>To get a restraining order in Arizona (known as a Protective Order or Injunction Against Harassment), you must file a petition with the court detailing the harassment or abuse, prove your claims by a "preponderance of the evidence," and have a judge issue the order. You can complete the petition online using the free Arizona Protective Order Initiation and Notification Tool (AZPOINT). The petition is then reviewed by a judge, who can issue the order on the same day.
Statement of Harassment
1. The perpetrator knowingly and repeatedly sent unsolicited sex toys to the victim’s residential address, despite the victim’s explicit instruction that all packages be directed to their designated P.O. box. This conduct disregarded the victim’s expressed wishes and continued after clear objections were made.
2. Over a period of years, the perpetrator has willfully circumvented communication blocks and other boundaries established by the victim, despite repeated and unequivocal statements from the victim that no further contact was wanted.

# # # #

== YOUR TASK ==
Please retype the Arizona restraining order page word for word, from "Statement of Harassment" up to and including "objections were made.". The items after this point are separate material, apart from the Arizona restraining order page.

# # # #

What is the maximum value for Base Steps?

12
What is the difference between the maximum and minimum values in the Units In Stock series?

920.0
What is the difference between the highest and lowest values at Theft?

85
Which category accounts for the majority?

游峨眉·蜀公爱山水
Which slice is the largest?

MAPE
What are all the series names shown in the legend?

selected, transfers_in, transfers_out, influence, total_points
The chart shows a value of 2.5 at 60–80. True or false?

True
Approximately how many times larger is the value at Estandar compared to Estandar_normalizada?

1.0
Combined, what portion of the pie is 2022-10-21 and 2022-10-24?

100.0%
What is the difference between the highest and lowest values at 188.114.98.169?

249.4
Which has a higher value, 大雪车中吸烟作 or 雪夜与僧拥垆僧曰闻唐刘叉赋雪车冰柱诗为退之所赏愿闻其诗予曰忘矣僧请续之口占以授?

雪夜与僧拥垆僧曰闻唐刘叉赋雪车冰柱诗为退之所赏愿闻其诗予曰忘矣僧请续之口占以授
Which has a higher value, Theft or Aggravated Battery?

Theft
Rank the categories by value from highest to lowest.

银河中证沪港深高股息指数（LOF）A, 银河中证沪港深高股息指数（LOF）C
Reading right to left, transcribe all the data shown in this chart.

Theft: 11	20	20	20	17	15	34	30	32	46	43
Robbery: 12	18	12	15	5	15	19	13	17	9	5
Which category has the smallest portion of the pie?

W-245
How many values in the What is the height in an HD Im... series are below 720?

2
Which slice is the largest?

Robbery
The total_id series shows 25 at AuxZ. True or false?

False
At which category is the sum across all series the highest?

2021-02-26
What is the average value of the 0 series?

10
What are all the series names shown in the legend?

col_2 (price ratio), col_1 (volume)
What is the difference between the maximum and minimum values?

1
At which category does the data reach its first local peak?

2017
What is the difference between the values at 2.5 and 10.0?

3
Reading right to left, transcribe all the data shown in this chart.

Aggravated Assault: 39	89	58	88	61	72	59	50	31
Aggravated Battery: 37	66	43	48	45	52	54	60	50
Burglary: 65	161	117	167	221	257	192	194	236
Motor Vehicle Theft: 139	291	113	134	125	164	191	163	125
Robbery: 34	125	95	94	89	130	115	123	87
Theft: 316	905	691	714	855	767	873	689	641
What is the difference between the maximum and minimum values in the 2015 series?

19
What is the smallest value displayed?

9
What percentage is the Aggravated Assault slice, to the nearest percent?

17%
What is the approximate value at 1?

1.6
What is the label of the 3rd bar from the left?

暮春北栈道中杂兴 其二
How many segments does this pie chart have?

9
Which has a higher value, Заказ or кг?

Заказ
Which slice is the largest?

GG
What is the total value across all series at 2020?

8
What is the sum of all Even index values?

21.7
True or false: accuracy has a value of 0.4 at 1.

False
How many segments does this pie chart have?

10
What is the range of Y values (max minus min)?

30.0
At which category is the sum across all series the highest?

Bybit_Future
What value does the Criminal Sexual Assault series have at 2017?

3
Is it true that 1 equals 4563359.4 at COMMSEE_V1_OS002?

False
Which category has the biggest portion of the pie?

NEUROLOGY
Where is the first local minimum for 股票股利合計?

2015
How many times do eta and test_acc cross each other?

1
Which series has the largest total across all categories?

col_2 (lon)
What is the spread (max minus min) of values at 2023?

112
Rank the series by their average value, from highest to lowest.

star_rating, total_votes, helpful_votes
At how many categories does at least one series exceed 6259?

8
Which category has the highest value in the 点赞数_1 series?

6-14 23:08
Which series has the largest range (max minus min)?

# # # #

== YOUR SOLUTION ==
Statement of Harassment
1. The perpetrator knowingly and repeatedly sent unsolicited sex toys to the victim’s residential address, despite the victim’s explicit instruction that all packages be directed to their designated P.O. box. This conduct disregarded the victim’s expressed wishes and continued after clear objections were made.